A 4.2 fix always needs a new build. Upload it, update the reviewer notes with the list of added native functionality, and submit for review. If you believe the reviewer genuinely missed existing functionality, reply in the App Review thread pointing to it before considering an appeal — about 85% of appeals are denied, and 4.2 appeals in particular tend to fail unless the app clearly changed. Expect that a second borderline submission gets extra scrutiny; ship the strongest version you can rather than iterating one small feature at a time.

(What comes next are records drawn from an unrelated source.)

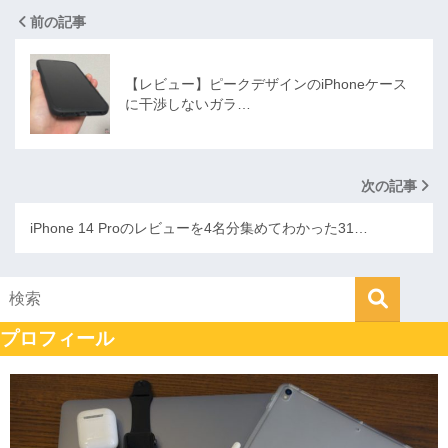
前の記事
【レビュー】ピークデザインのiPhoneケース
に干渉しないガラ…
次の記事
iPhone 14 Proのレビューを4名分集めてわかった31…
プロフィール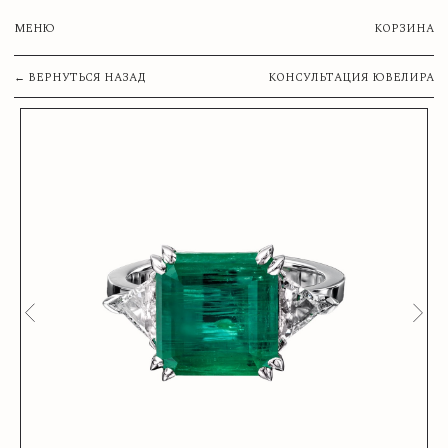
МЕНЮ
КОРЗИНА
← ВЕРНУТЬСЯ НАЗАД
КОНСУЛЬТАЦИЯ ЮВЕЛИРА
ВАША КОРЗИНА
Сумма:
ОСТАВИТЬ ЗАЯВКУ
Нажимая на кнопку, вы соглашаетесь с
Политикой обработки
персональных данных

How AscAuto handles 4.2 rejections

4.2 is a product-level rejection, and AscAuto is honest about that: no tool can automatically "add enough app". What it does is classify the rejection correctly, tell you which 4.2 bucket you're in based on Apple's specific wording, and generate a concrete diagnosis — including a proposed feature checklist and a draft reviewer note. If parts of the fix are mechanical and your repo is connected, it can propose scaffolding (e.g. a push-notification registration flow) as a GitHub PR for your review. The resubmission itself is handled for you once you approve.

FAQ

Are web-view apps banned entirely?

No. Plenty of shipping apps render content in web views. The line is whether the app offers meaningful functionality beyond the website — native navigation, push, offline, device features. A pure wrapper with none of those is what 4.2 rejects.

How many features do I need to add to pass 4.2?

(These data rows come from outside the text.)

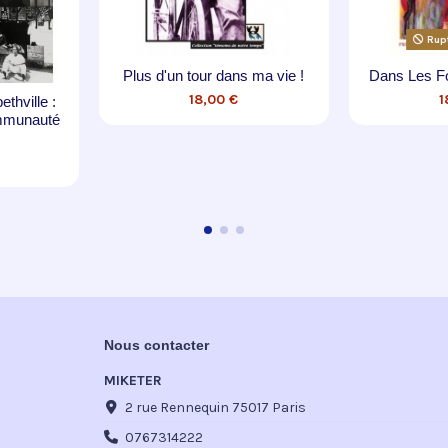
 six jours
La maison du Pacha
Qui est P
mystère
 €
19,00 €
Nous contacter
MIKETER
2 rue Rennequin 75017 Paris
0767314222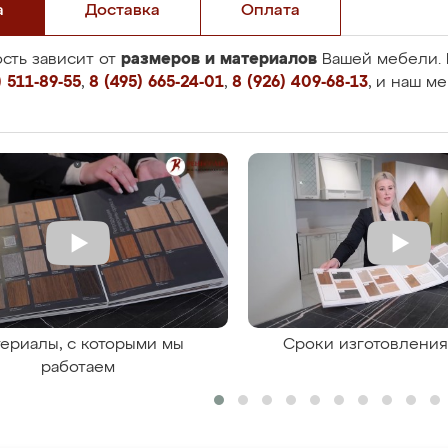
а
Доставка
Оплата
размеров и материалов
сть зависит от
Вашей мебели. 
 511-89-55
,
8 (495) 665-24-01
,
8 (926) 409-68-13
, и наш м
ериалы, с которыми мы
Сроки изготовлени
работаем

There is no published number. In practice, two or three substantive native capabilities (push notifications, offline mode, widgets, Face ID, camera/location integration) that fit your product — plus reviewer notes that point them out — is the pattern that gets borderline apps through.

Is it worth appealing a 4.2 rejection?

Rarely. Around 85% of appeals are denied, and 4.2 is subjective enough that the board usually backs the reviewer. Adding real functionality and resubmitting with clear notes has a far better success rate.

Could I ship as a web app instead?

If your product truly is a website, a Progressive Web App added to the home screen avoids review entirely — Apple's guidelines themselves suggest the web for content that doesn't need app features. Many teams do both: PWA now, richer native app later.